▸ Data provided:
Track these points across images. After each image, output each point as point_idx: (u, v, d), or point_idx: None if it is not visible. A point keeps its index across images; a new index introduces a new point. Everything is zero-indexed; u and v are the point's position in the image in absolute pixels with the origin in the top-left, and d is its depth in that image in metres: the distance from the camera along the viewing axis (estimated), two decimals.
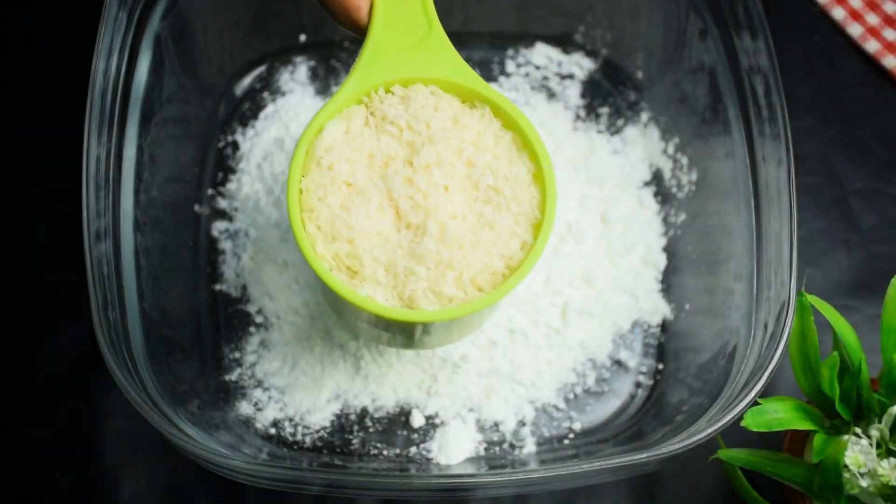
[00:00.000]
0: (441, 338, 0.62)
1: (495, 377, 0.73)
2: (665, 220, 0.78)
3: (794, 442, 0.67)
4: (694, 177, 0.76)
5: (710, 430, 0.60)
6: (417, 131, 0.57)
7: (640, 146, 0.80)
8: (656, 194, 0.79)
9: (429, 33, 0.58)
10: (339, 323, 0.72)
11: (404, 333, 0.61)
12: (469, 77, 0.58)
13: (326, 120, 0.57)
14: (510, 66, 0.82)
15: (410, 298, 0.55)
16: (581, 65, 0.82)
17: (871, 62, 0.84)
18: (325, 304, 0.72)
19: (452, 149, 0.57)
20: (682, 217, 0.77)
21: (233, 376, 0.73)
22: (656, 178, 0.79)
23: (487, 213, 0.56)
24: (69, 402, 0.73)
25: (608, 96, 0.82)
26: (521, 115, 0.58)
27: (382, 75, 0.58)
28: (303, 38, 0.82)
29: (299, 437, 0.72)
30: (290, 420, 0.72)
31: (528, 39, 0.83)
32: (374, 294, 0.55)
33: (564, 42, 0.83)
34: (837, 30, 0.85)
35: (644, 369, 0.75)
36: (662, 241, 0.77)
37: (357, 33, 0.59)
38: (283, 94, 0.81)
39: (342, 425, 0.72)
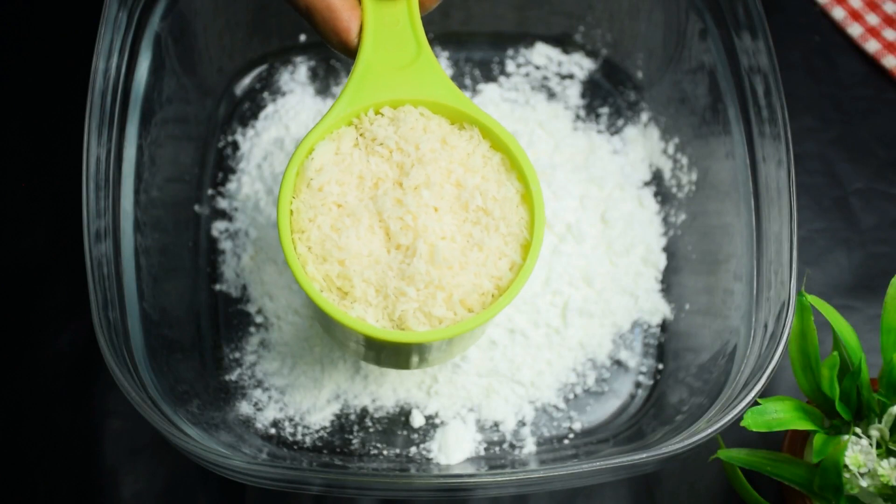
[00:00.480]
0: (432, 357, 0.62)
1: (495, 377, 0.73)
2: (665, 220, 0.78)
3: (794, 442, 0.67)
4: (694, 177, 0.76)
5: (710, 430, 0.60)
6: (407, 152, 0.57)
7: (640, 146, 0.80)
8: (656, 194, 0.79)
9: (418, 55, 0.59)
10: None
11: (395, 354, 0.61)
12: (458, 99, 0.58)
13: (316, 141, 0.57)
14: (510, 66, 0.82)
15: (401, 319, 0.56)
16: (581, 65, 0.82)
17: (871, 62, 0.84)
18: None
19: (442, 170, 0.57)
20: (682, 217, 0.77)
21: (233, 376, 0.73)
22: (656, 178, 0.79)
23: (476, 233, 0.57)
24: (69, 402, 0.73)
25: (608, 96, 0.82)
26: (510, 137, 0.58)
27: (372, 97, 0.58)
28: (303, 38, 0.82)
29: (299, 437, 0.72)
30: (290, 420, 0.72)
31: (528, 39, 0.83)
32: (364, 315, 0.55)
33: (564, 42, 0.83)
34: (837, 30, 0.85)
35: (644, 369, 0.75)
36: (662, 241, 0.77)
37: (347, 55, 0.59)
38: (283, 94, 0.81)
39: (342, 425, 0.72)
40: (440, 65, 0.59)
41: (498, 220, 0.57)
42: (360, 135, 0.58)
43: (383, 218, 0.56)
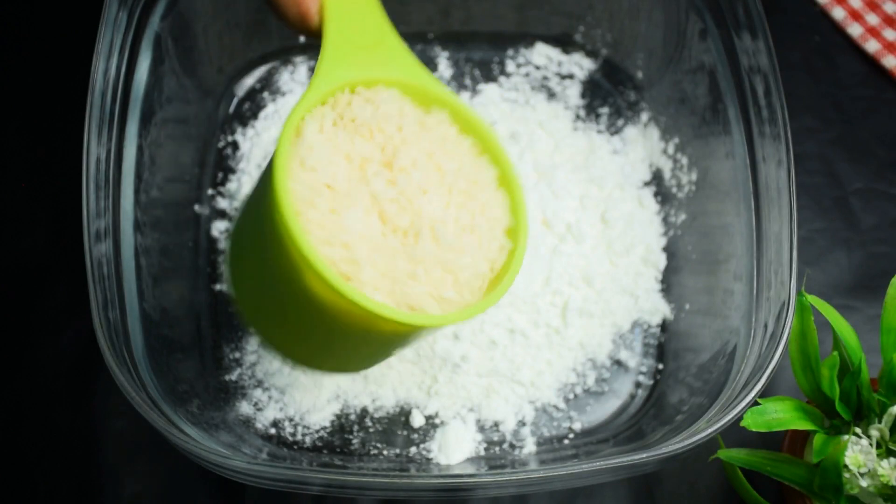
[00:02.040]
0: (399, 350, 0.61)
1: (495, 377, 0.73)
2: (665, 220, 0.78)
3: (794, 442, 0.67)
4: (694, 177, 0.76)
5: (710, 430, 0.60)
6: (389, 134, 0.56)
7: (640, 146, 0.80)
8: (656, 194, 0.79)
9: (381, 35, 0.58)
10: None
11: (384, 343, 0.59)
12: (426, 79, 0.57)
13: (299, 120, 0.55)
14: (510, 66, 0.82)
15: (409, 303, 0.54)
16: (581, 65, 0.82)
17: (871, 62, 0.84)
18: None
19: (424, 152, 0.56)
20: (682, 217, 0.77)
21: (233, 376, 0.73)
22: (656, 178, 0.79)
23: (464, 217, 0.56)
24: (69, 402, 0.73)
25: (608, 96, 0.82)
26: (478, 119, 0.57)
27: (346, 75, 0.57)
28: (303, 38, 0.82)
29: (299, 437, 0.72)
30: (290, 420, 0.72)
31: (528, 39, 0.83)
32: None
33: (564, 42, 0.83)
34: (837, 30, 0.85)
35: (644, 369, 0.75)
36: (662, 241, 0.77)
37: (307, 34, 0.58)
38: (283, 94, 0.81)
39: (342, 425, 0.72)
40: (408, 47, 0.58)
41: (483, 204, 0.56)
42: (339, 115, 0.57)
43: (378, 200, 0.54)
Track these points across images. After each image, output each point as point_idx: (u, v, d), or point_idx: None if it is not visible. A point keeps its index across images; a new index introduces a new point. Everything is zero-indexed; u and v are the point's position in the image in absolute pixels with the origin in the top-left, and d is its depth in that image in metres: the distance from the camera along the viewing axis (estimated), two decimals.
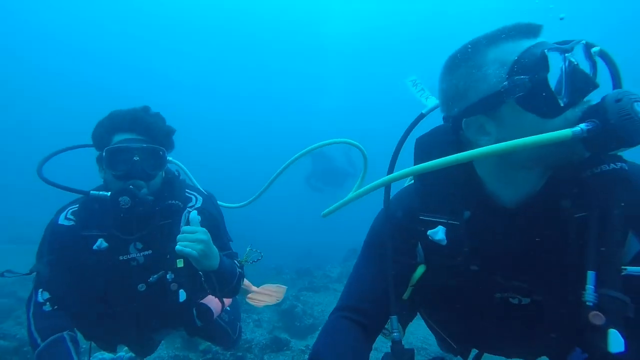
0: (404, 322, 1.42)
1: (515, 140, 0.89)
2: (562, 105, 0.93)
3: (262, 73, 25.75)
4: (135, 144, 1.82)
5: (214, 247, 1.80)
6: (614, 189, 0.98)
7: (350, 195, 1.23)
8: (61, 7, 21.17)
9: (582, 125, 0.89)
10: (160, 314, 2.00)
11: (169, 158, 2.15)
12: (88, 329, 2.02)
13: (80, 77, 23.69)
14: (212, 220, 2.02)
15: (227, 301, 2.37)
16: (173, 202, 1.94)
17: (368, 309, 1.26)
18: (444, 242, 1.14)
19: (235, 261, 2.06)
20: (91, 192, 1.84)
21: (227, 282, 1.91)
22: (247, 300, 3.05)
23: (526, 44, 0.97)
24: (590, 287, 0.95)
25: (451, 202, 1.16)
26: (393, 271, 1.19)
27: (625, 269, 0.95)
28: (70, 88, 23.76)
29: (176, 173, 2.16)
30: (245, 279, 3.12)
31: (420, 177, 1.22)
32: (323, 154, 11.39)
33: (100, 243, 1.84)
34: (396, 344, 1.15)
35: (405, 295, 1.33)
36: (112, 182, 1.84)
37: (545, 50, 0.93)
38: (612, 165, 0.99)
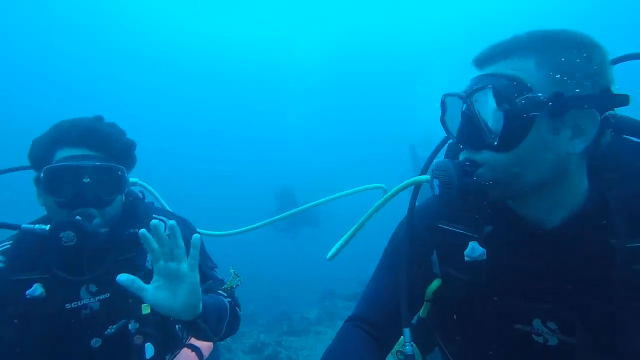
0: (423, 348, 1.31)
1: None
2: (455, 142, 1.03)
3: (222, 99, 25.50)
4: (85, 161, 1.44)
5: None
6: None
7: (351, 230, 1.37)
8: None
9: (422, 177, 1.10)
10: None
11: (132, 179, 1.81)
12: None
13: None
14: (187, 247, 1.63)
15: (207, 349, 1.89)
16: (137, 230, 1.54)
17: (379, 321, 1.20)
18: (484, 257, 1.03)
19: (220, 291, 1.66)
20: (23, 225, 1.45)
21: (218, 325, 1.51)
22: None
23: (475, 73, 1.01)
24: None
25: (473, 213, 1.07)
26: (407, 282, 1.13)
27: None
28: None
29: (140, 195, 1.78)
30: None
31: None
32: (289, 194, 11.38)
33: (35, 289, 1.43)
34: (409, 358, 1.07)
35: (423, 313, 1.26)
36: (54, 212, 1.46)
37: (443, 96, 1.05)
38: None
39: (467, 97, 0.94)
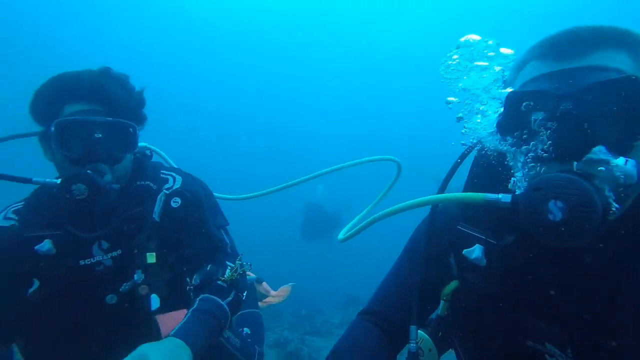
0: (440, 347, 1.25)
1: (448, 194, 1.00)
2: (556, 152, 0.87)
3: (265, 71, 25.24)
4: (97, 116, 1.42)
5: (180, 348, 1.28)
6: None
7: (368, 219, 1.19)
8: None
9: (499, 195, 0.87)
10: (135, 333, 1.48)
11: (141, 144, 1.79)
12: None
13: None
14: (191, 205, 1.61)
15: None
16: (144, 183, 1.57)
17: (391, 317, 1.20)
18: (483, 263, 0.99)
19: (220, 282, 1.54)
20: (34, 179, 1.43)
21: (221, 330, 1.49)
22: (260, 304, 2.71)
23: (550, 67, 0.87)
24: None
25: (496, 219, 0.99)
26: (420, 279, 1.11)
27: None
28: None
29: (148, 152, 1.76)
30: (265, 284, 2.67)
31: (470, 183, 1.11)
32: (313, 203, 11.57)
33: (44, 244, 1.41)
34: (412, 356, 1.05)
35: (442, 311, 1.18)
36: (64, 167, 1.44)
37: (513, 93, 0.89)
38: None
39: (577, 93, 0.79)
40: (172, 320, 1.44)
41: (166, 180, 1.63)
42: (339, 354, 1.15)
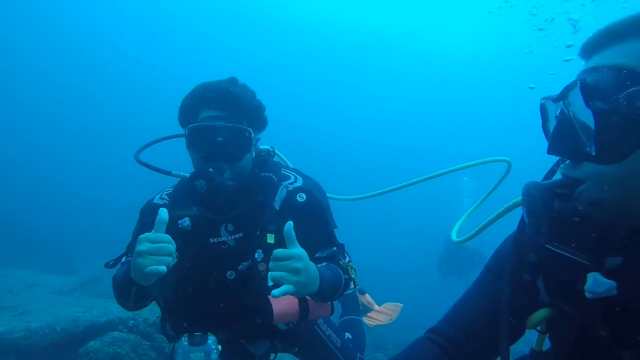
0: None
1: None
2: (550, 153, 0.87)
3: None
4: (219, 122, 1.66)
5: (312, 267, 1.48)
6: None
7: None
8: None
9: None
10: (248, 309, 1.71)
11: (265, 147, 1.98)
12: (175, 318, 1.80)
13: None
14: (315, 203, 1.79)
15: (323, 312, 1.90)
16: (266, 174, 1.79)
17: (460, 341, 1.08)
18: (615, 292, 0.77)
19: (341, 262, 1.74)
20: (173, 172, 1.75)
21: (330, 297, 1.67)
22: (364, 319, 2.71)
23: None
24: None
25: (599, 237, 0.80)
26: (508, 308, 0.95)
27: None
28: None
29: (271, 150, 1.97)
30: (368, 296, 2.79)
31: None
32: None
33: (185, 220, 1.71)
34: None
35: (538, 345, 1.06)
36: (197, 162, 1.72)
37: (541, 100, 0.89)
38: None
39: (559, 98, 0.81)
40: (282, 301, 1.68)
41: (287, 177, 1.85)
42: None
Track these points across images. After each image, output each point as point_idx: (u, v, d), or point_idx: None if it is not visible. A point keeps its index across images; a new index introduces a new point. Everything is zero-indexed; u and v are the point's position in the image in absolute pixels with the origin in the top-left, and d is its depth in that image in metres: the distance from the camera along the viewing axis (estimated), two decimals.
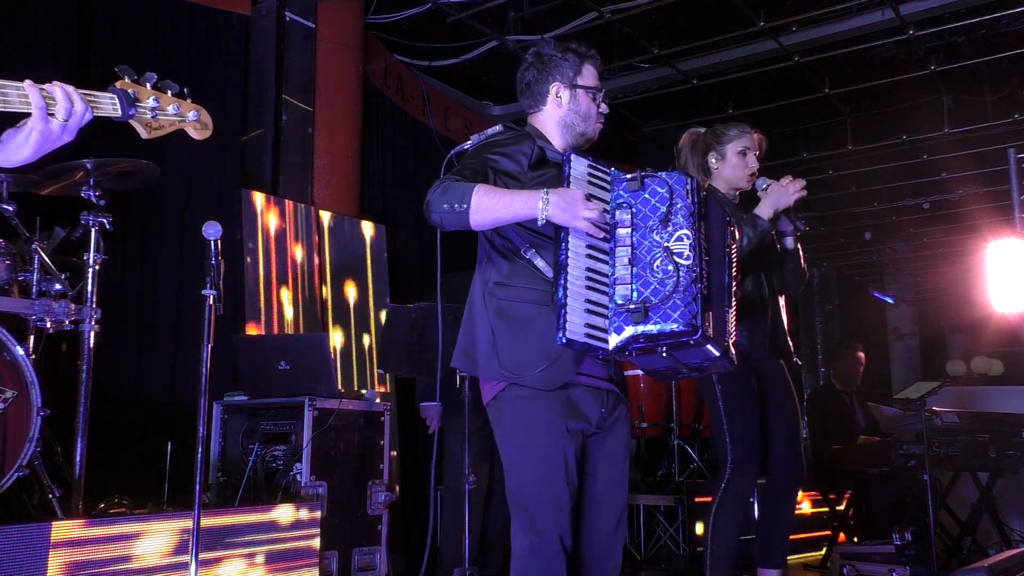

▸ What you should do:
What's needed is an exact copy of the records above from the line containing "31: (420, 177, 1.22)" down to the line containing "7: (351, 230, 1.37)", both included, without any pictures.

▸ Result for this exercise:
31: (420, 177, 1.22)
32: (323, 154, 11.39)
33: (100, 243, 1.84)
34: (396, 344, 1.15)
35: (405, 295, 1.33)
36: (112, 182, 1.84)
37: (545, 50, 0.93)
38: (612, 165, 0.99)
0: (423, 348, 1.31)
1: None
2: (455, 142, 1.03)
3: (222, 99, 25.50)
4: (85, 161, 1.44)
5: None
6: None
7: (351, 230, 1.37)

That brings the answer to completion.